Au-delà de ses exploits dans l’octogone, c’est surtout son intégrité, sa discipline et son authenticité qui lui valent le respect d’un large public. Rarement dans l’excès, toujours réfléchi dans ses prises de parole, GSP n’hésite pourtant pas à s’exprimer lorsqu’il estime qu’un enjeu mérite d’être dénoncé.
Récemment, il a ainsi pris position sur un fléau qu’il juge préoccupant, touchant autant Montréal que l’ensemble du Québec. Sans chercher la controverse gratuite, il a livré un message clair, empreint de responsabilité et de souci collectif.
Un champ de cratères
Georges St-Pierre a une fois de plus utilisé sa voix publique pour dénoncer un problème bien concret du quotidien montréalais. En pointant du doigt l’état lamentable de la Côte-Sainte-Catherine, entre Outremont et NDG, l’ex-champion de l’UFC met des mots sur une frustration largement partagée. Décrire cette artère comme «un champ de cratères» n’a rien d’exagéré pour les automobilistes, cyclistes et résidents qui l’empruntent régulièrement. Nids-de-poule, réparations temporaires inefficaces et chaussée dégradée font partie du décor depuis trop longtemps.

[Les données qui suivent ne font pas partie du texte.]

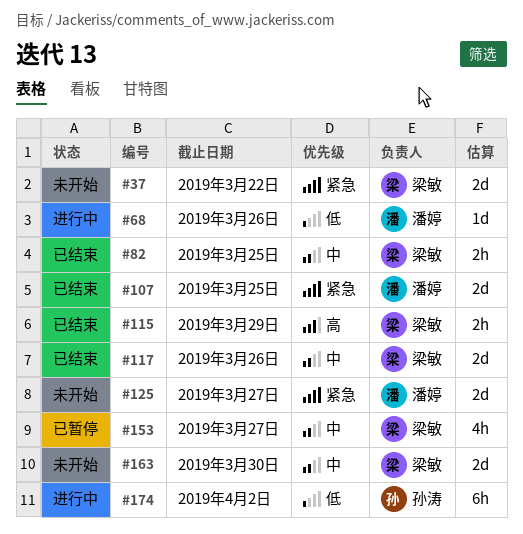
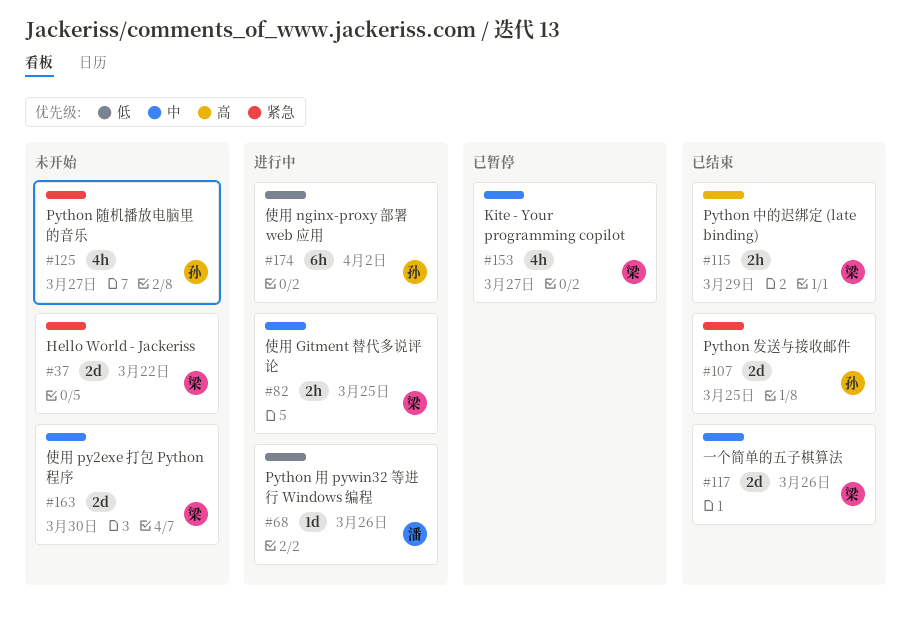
#82, status: 已结束 -> 进行中
#107, owner: 潘婷 -> 孙涛
#125, owner: 潘婷 -> 孙涛
#125, estimate: 2d -> 4h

La dénonciation de GSP résonne d’autant plus fort qu’elle ne vise pas un enjeu abstrait, mais une réalité tangible qui affecte la sécurité, les véhicules et la qualité de vie. À travers cette prise de parole directe: «Ça prend une réparation sérieuse», il interpelle les autorités municipales et provinciales sur la nécessité d’agir durablement plutôt que de multiplier les solutions de fortune.
En demandant «Qui d’autre en a marre des trous?», Georges St-Pierre ouvre le dialogue et se fait le porte-voix de milliers de citoyens exaspérés. Fidèle à son image, il ne cherche pas la polémique, mais l’efficacité. Son message est clair: les infrastructures routières du Québec, et particulièrement à Montréal, ont besoin d’un véritable rattrapage. Une intervention franche, crédible et ancrée dans le réel, à l’image de l’homme qu’il incarne depuis toujours.
La nouvelle Mairesse de Montréal, Soraya Martinez-Ferrada, répondra-t-elle à ce message de GSP?
Un véritable fléau québécois
La mauvaise qualité des rues et des routes du Québec est devenue un véritable fléau qui affecte le quotidien de millions de citoyens. Nids-de-poule omniprésents, chaussées fissurées et réparations temporaires inefficaces font désormais partie du paysage urbain et routier, autant à Montréal qu’en région.
Au-delà de l’inconfort, ces infrastructures dégradées posent de réels enjeux de sécurité, causant bris mécaniques, accidents et frustration généralisée chez les automobilistes, cyclistes et usagers du transport collectif.
Ce problème chronique soulève aussi des questions de gestion et de vision à long terme. Trop souvent, les travaux semblent improvisés, sans solutions durables, entraînant des coûts répétés et une perte de confiance du public. Les routes sont pourtant essentielles à l’économie, à la mobilité et à la qualité de vie.

Lorsqu’on évoque les pires routes du Québec, plusieurs axes reviennent constamment dans les plaintes des automobilistes et des médias, tant leur état est problématique.
À Montréal, le boulevard Métropolitain (A-40) est souvent cité comme un symbole de dégradation urbaine, tout comme certaines portions des autoroutes 20 et 40, marquées par des nids-de-poule et des réparations temporaires inefficaces. La Côte-Sainte-Catherine, entre Outremont et NDG, est régulièrement dénoncée pour sa chaussée criblée de trous.
En périphérie, l’autoroute 15 à Laval et dans les Laurentides ainsi que la route 132 en Montérégie et au Bas-Saint-Laurent illustrent aussi ce problème récurrent.
Tant que des investissements structurants et une planification rigoureuse ne seront pas priorisés, l’état des routes du Québec continuera d’être un symbole de négligence collective, alimentant le mécontentement et l’impression d’un problème sans fin.